Su cuerpo, el cuerpo por el que todos suspiraban y fantasean en sus noches de onanismo solitario, quedó a la vista de los dos muchachos. Sus pechos turgentes desafiaban en rigidez a la consistencia de sus pollas. Su figura descendía como en una guitarra hasta las caderas coronadas de un coño perfectamente triangular que suspiraba por sus rabos.

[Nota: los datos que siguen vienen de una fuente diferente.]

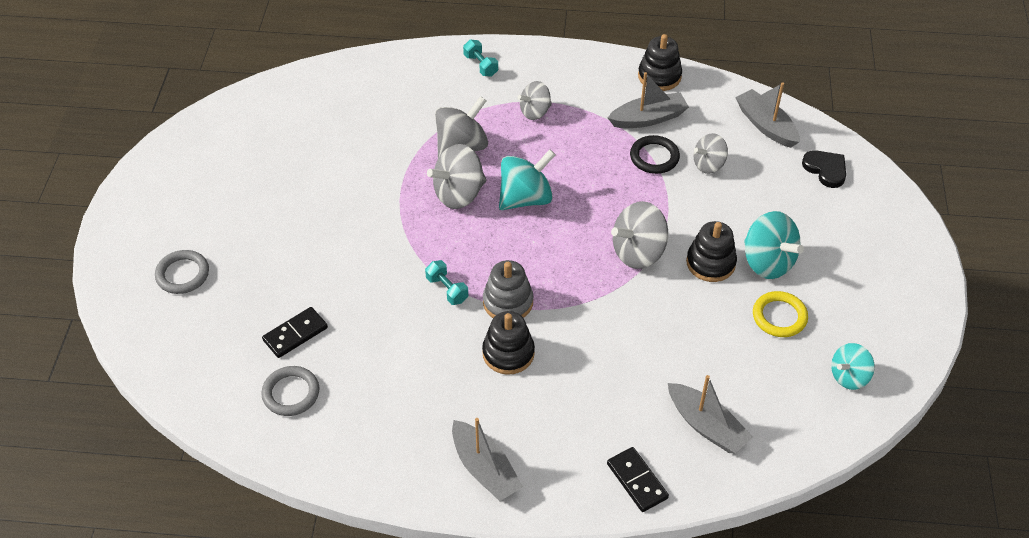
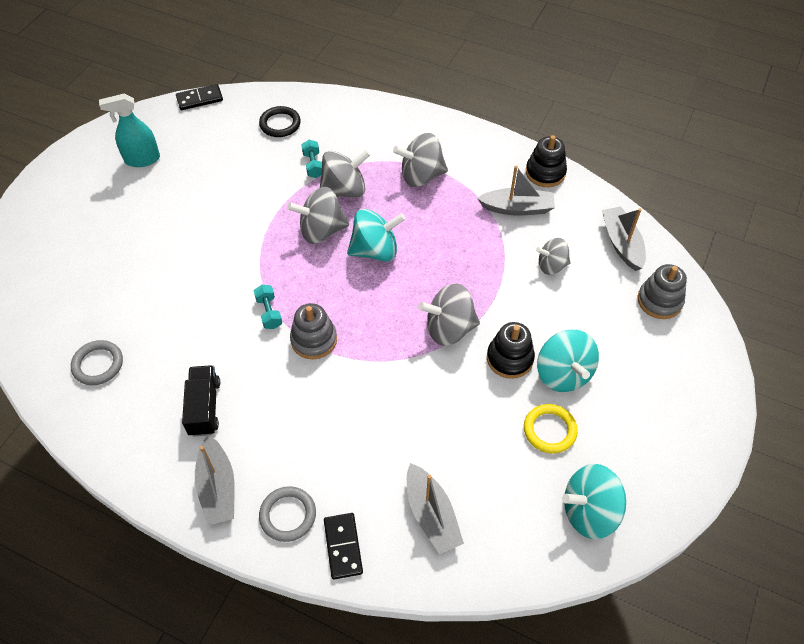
camera: 20 degrees right, 5 degrees up
grey ring [155,250,209,294] -> grey ring moved to [259,486,316,542]
black domino [262,307,328,358] -> black domino moved to [176,84,223,110]
turquoise dumbbell [463,40,498,76] -> turquoise dumbbell moved to [301,140,322,178]
black stacking toy [482,311,535,375] -> none
grey spinning top [518,81,552,120] -> grey spinning top [393,133,448,187], size x1.56
black ring [630,135,680,174] -> black ring moved to [259,106,301,137]
black heart [802,150,846,188] -> grey stacking toy [637,264,687,319]
turquoise spinning top [831,343,875,390] -> turquoise spinning top [562,464,626,539], size x1.56
none -> turquoise spray bottle [99,93,160,167]
none -> black truck [182,365,220,437]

No hubo tiempo a más. Los dos jóvenes alumnos se ofrecieron para darle placer a su maestra, que quedó endosada entre sus cuerpos, enroscados los tres en una pila de placer. Mientras Matías le perforaba el coño, Carlos penetraba su rebosante trasero. En medio, la señorita Tinckey rogaba por una tercera polla que poder mamar. Y ésta no tardó en llegar. Uno de los chicos, viendo la oportunidad de ver cumplido el deseo de su vida, se puso de rodillas sobre la mesa de la profesora y le ofreció a chupar de su rabo. De esta manera, todos los agujeros de la señorita Tinckey quedaron cubiertos.

La entrega a los instintos más primarios fue total. La clase entera batallaba en una guerra de pollas que escupían leche tratando de hacer diana y de gritos de lujuria que todo lo invadían. Las chicas se turnaban e iban y venían de rabo en rabo. Todo el mundo quería catar a todo el mundo. No había límites y todo se reducía al placer. Satisfacer el enorme deseo que sentían y satisfacer a los demás.

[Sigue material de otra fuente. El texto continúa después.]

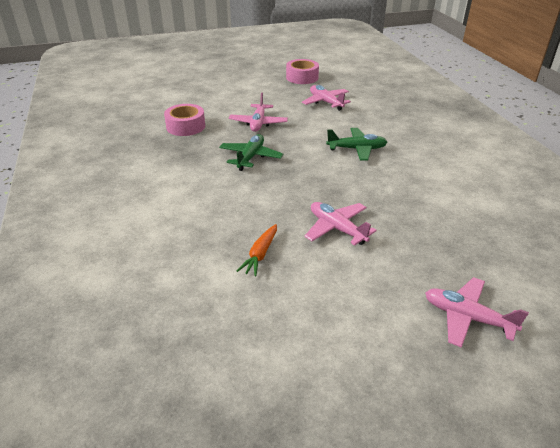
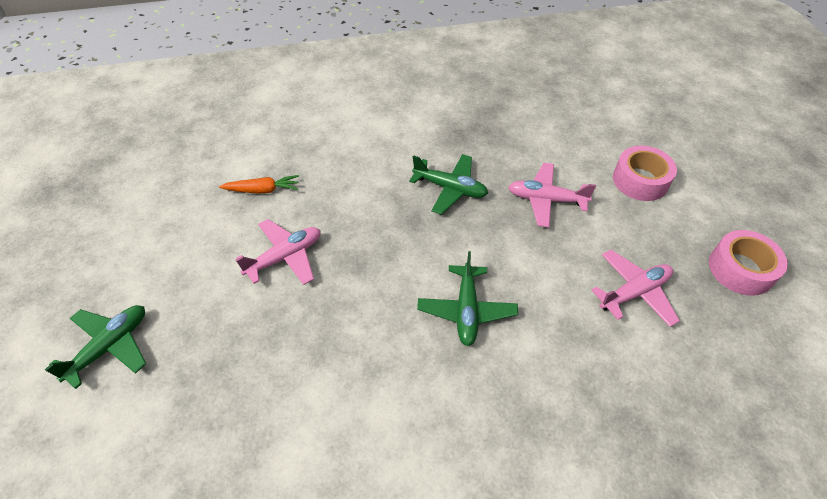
camera: 95 degrees right, 15 degrees up
pink tape [164,104,205,136] -> pink tape moved to [613,146,677,201]
orange carrot [237,224,277,277] -> orange carrot turned 150 degrees clockwise [219,175,299,194]
pink plane [425,277,529,348] -> green plane [45,305,146,389]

Todos los chicos se pasearon en algún momento por las curvas de la señorita Tinckey, incluso alguna alumna ofreció su lengua a falta de polla y no fue rechazada. La profesora se convirtió en el referente de todos ellos y a ella acudían pollas tiesas que recibía con agrado.

Tras algunas horas, la escasez de pollas que tuvieran suficiente consistencia se hizo preocupante. Las chicas iban de compañero en compañero buscando satisfacer sus necesidades apremiantes, pero no siempre encontraban rabos tiesos que llevarse a sus tiernos coñitos que parecían insaciables. Cuando no encontraban ninguna, se conformaban con darse placer entre ellas y las escenas de lesbianismo eran habituales en la clase. Los agotados chicos se dejaban caer en sus pupitres y se conformaban con el deleite de ver a sus compañeras darse placer. Era un espectáculo grandioso.

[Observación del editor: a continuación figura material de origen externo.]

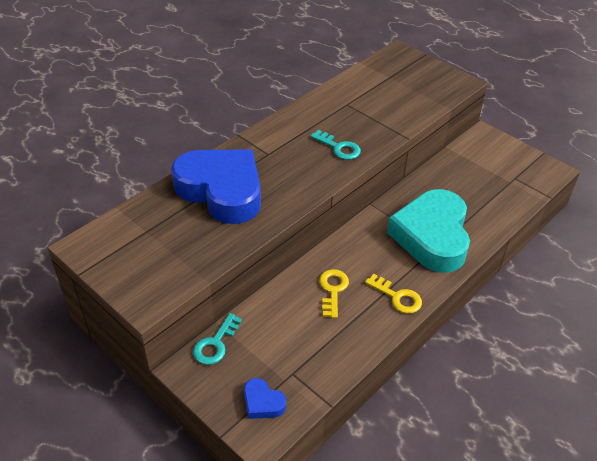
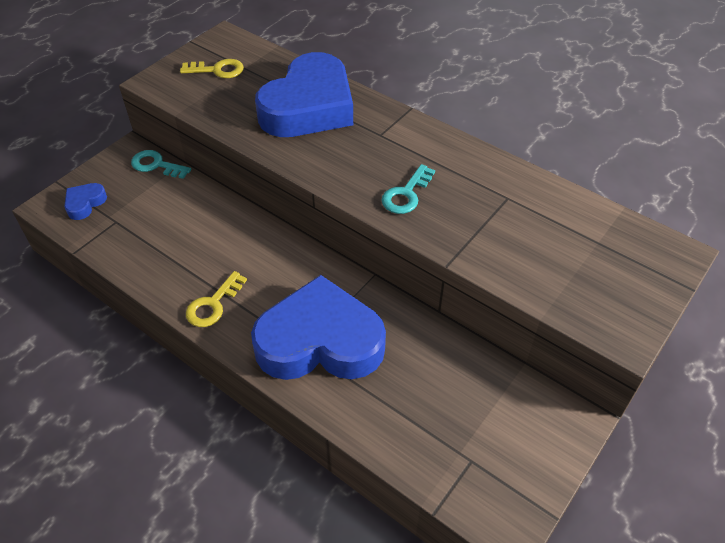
camera: 85 degrees right, 5 degrees up
yellow key [319,269,349,318] -> yellow key moved to [180,59,244,78]
turquoise heart [387,189,470,273] -> blue heart [251,275,386,380]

Cuando el agotamiento fue total, chicos y chicas se dejaban caer exhaustos por los rincones. Ninguno de ellos tenía fuerza para dar más, y ninguna de ellas para recibir. Habían pasado horas desde que comenzó lo que para la señorita Tinckey era sin duda una locura, una maravillosa locura, y empezó a preocuparse. Estaba tumbada en su sillón contemplando el bello espectáculo de los cuerpos desnudos de sus jóvenes alumnos. Todos ellos acostados y descansando ahora. Sabía que si pasaba más tiempo, los padres empezarían a preocuparse por ellos y llegarían hasta el colegio. No quería ser sorprendida, pero apenas le quedaban fuerzas para transmitirles su preocupación a los alumnos. Aquellos pequeños cabrones le habían dado bien y estaba exhausta.